Wednesday, October 28, 2020

MSSQL to MongoDB



There have been a lot of discussion in recent years regarding NoSQL databases and when would they be preferable to SQL databases. There are a lot of articles written on this subject, but I wanted to give some insight to one of my past projects that I have been part of, and provide my perspective on the subject.

When choosing topology for the system we should take in consideration all of the factors and use technology that is most suitable for the given task. IMHO, there is no technology which would be optimal for all kinds of scenarios in a complex enterprise system. I have heard arguments such as, that if there is a limited support in one database, for e.g. NoSQL processing, then it should be a viable option to consider just for the sake of it being already present in the ecosystem and for the purpose cutting down the costs of the initial deployment. I would rather disagree with this as I believe that we need to expand our thinking and use technologies that are built specifically for the task at hand as cost savings in speed and development further down the road should not be overlooked. Benefits of this approach are many and cannot only be calculated by initial deployment costs. There are also good articles on the somewhat opposing views [link1] if you would like an honest debate on this matter.

In one of our use cases, MSSQL was already present and deployed in the cloud and initial decision was made to use this to manipulate and store NoSQL data. Even though MSSQL has support to deal with NoSQL structures, they are stored as string that had to be continuously converted to table format (or use special functions) to have a full range of capabilities for e.g. PSF (paging, sorting and filtering) and any serious and frequent data updates. (Here is the guide from Microsoft regarding SQL/NoSQL on Azure in that matter).

A better choice, IMHO, for JSON structures would be e.g. MongoDB or Cosmos DB, depending what is available in your current infrastructure. MongoDB was choice for database due to more familiarity in the development team and the fact that we could deploy our instances to both public and private cloud relatively easily with open source version of the database.

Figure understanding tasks
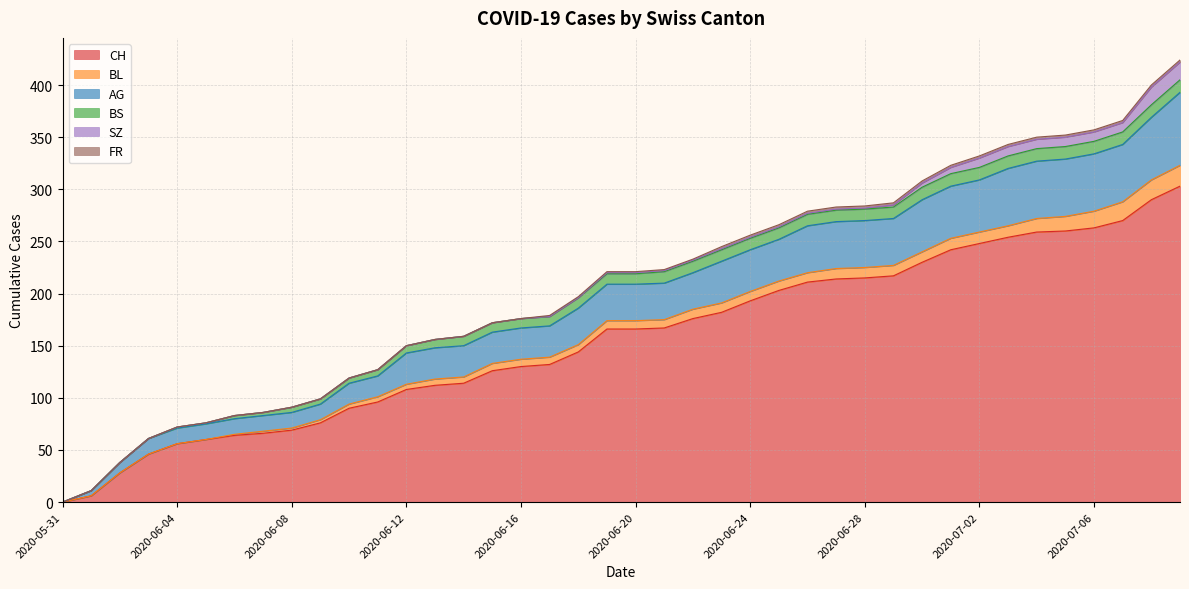

What is the value of the BL point at the 23rd from the left?

9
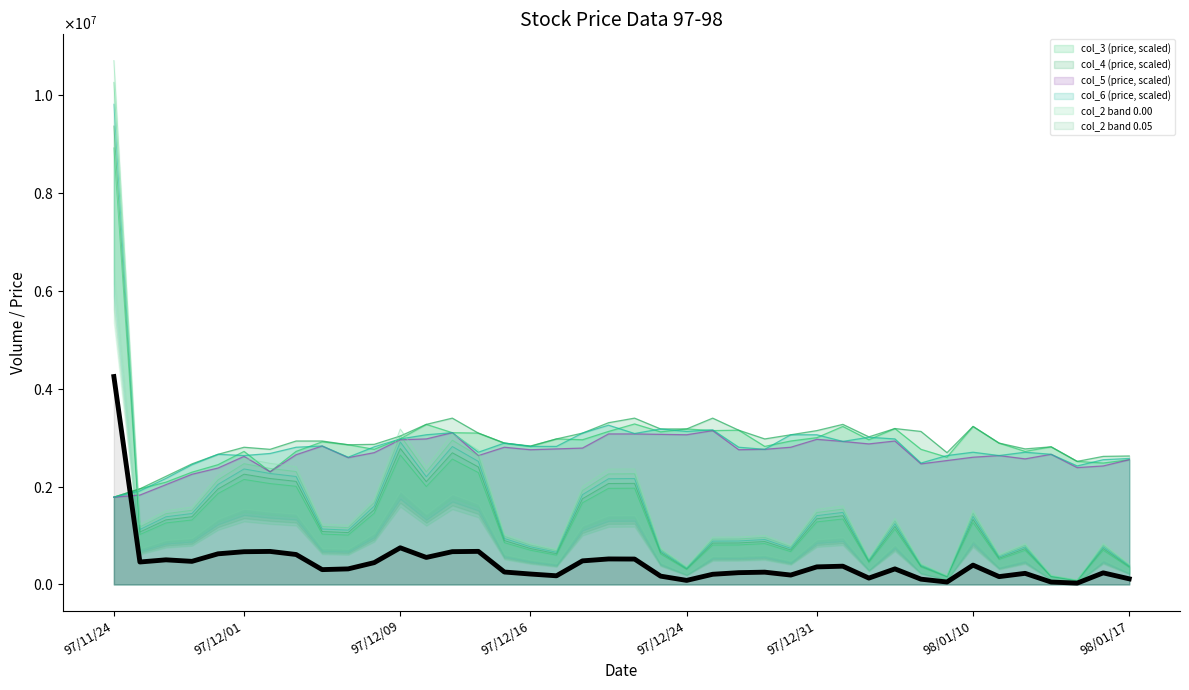

Does the chart display data point markers on the line(s)?

No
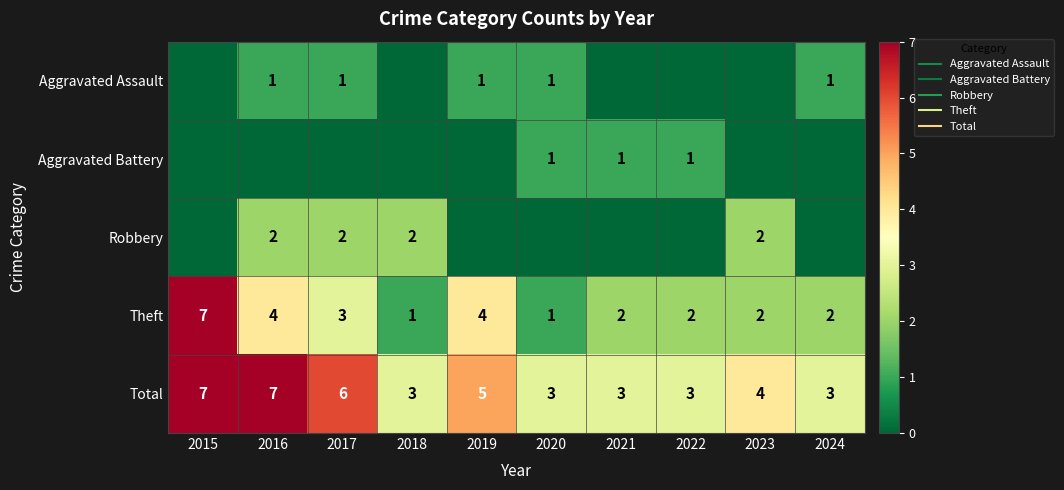

At how many categories does at least one series exceed 2?

10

▶ [PROBLEMS TO WORK ON]
[a] Reproduce the part of the MSSQL-to-MongoDB post that opens with the words containing "A better choice, IMHO, for" and closes with "of the database.".
[b] Answer these questions from the MSSQL-to-MongoDB post:
(i) What date appears at the top of the post?
(ii) What do the letters PSF stand for?
(iii) What two reasons are given for choosing MongoDB?
[c] List every database product that the MSSQL-to-MongoDB post mentions by name.

▶ [SOLUTIONS TO THE TASKS]
[a]
A better choice, IMHO, for JSON structures would be e.g. MongoDB or Cosmos DB, depending what is available in your current infrastructure. MongoDB was choice for database due to more familiarity in the development team and the fact that we could deploy our instances to both public and private cloud relatively easily with open source version of the database.

[b]
(i) Wednesday, October 28, 2020.
(ii) Paging, sorting and filtering.
(iii) The development team was more familiar with it, and its open source version let instances be deployed to both public and private cloud relatively easily.

[c]
MSSQL
MongoDB
Cosmos DB